TASK BRIEF: From the records that follow, copy every line that contains the word "code".

DATA FOR PROCESSING:
************

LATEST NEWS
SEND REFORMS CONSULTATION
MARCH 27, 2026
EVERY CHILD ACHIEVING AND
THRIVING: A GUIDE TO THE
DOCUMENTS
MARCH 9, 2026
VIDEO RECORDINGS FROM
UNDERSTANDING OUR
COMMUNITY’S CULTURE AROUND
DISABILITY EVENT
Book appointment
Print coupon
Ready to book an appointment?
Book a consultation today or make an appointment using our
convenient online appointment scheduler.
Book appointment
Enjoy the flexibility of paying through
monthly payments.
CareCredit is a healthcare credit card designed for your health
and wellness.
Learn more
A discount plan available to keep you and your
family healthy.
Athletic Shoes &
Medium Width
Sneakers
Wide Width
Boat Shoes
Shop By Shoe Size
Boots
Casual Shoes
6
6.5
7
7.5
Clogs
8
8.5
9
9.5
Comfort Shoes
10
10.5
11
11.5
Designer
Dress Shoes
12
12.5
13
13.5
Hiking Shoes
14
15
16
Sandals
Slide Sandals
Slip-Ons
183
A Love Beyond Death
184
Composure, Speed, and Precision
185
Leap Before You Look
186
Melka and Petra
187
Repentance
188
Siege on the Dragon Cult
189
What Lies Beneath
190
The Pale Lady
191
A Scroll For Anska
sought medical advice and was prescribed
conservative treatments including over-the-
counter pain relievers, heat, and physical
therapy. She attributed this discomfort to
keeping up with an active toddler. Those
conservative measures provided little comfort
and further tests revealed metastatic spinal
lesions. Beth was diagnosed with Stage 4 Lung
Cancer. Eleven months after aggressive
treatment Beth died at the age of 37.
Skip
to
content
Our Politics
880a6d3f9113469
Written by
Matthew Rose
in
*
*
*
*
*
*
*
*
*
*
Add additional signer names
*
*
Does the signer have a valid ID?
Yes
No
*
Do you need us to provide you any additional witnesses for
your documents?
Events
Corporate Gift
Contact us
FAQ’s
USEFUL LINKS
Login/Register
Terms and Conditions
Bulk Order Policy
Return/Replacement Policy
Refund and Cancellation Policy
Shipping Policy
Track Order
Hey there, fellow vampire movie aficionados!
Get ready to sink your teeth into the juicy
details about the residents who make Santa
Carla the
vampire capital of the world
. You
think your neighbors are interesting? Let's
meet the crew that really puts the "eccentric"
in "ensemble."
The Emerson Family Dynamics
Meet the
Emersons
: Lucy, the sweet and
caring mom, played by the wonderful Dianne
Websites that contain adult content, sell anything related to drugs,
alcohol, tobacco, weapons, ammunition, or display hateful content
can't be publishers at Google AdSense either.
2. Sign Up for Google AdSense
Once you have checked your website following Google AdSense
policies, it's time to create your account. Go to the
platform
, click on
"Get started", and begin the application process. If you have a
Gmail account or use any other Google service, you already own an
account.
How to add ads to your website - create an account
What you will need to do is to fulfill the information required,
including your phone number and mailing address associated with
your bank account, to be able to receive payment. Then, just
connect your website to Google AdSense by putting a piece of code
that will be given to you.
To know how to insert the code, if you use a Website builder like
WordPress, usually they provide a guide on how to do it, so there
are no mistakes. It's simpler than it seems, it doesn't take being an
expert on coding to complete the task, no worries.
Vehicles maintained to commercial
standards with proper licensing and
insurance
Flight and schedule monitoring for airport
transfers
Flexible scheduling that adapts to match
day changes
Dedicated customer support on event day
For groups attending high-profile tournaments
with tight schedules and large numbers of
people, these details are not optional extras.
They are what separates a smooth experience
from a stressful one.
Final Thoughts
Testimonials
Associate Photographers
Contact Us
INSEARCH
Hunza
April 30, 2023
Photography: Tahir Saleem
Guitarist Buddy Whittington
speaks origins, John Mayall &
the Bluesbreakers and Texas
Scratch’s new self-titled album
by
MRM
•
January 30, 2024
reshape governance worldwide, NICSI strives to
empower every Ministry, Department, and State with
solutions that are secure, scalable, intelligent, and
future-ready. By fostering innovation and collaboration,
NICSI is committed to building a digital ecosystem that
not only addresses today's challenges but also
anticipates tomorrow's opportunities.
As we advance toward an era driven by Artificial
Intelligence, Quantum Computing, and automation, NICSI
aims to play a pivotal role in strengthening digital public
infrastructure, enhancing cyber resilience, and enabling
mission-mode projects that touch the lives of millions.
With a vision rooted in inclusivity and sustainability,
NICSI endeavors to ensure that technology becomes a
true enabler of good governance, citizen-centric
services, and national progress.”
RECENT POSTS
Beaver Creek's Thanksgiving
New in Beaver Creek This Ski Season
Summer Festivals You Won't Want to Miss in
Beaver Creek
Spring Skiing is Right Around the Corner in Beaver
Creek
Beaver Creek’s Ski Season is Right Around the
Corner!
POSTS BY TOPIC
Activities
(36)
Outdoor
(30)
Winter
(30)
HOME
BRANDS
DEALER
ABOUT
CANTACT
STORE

************

TASK OUTPUT:
connect your website to Google AdSense by putting a piece of code
To know how to insert the code, if you use a Website builder like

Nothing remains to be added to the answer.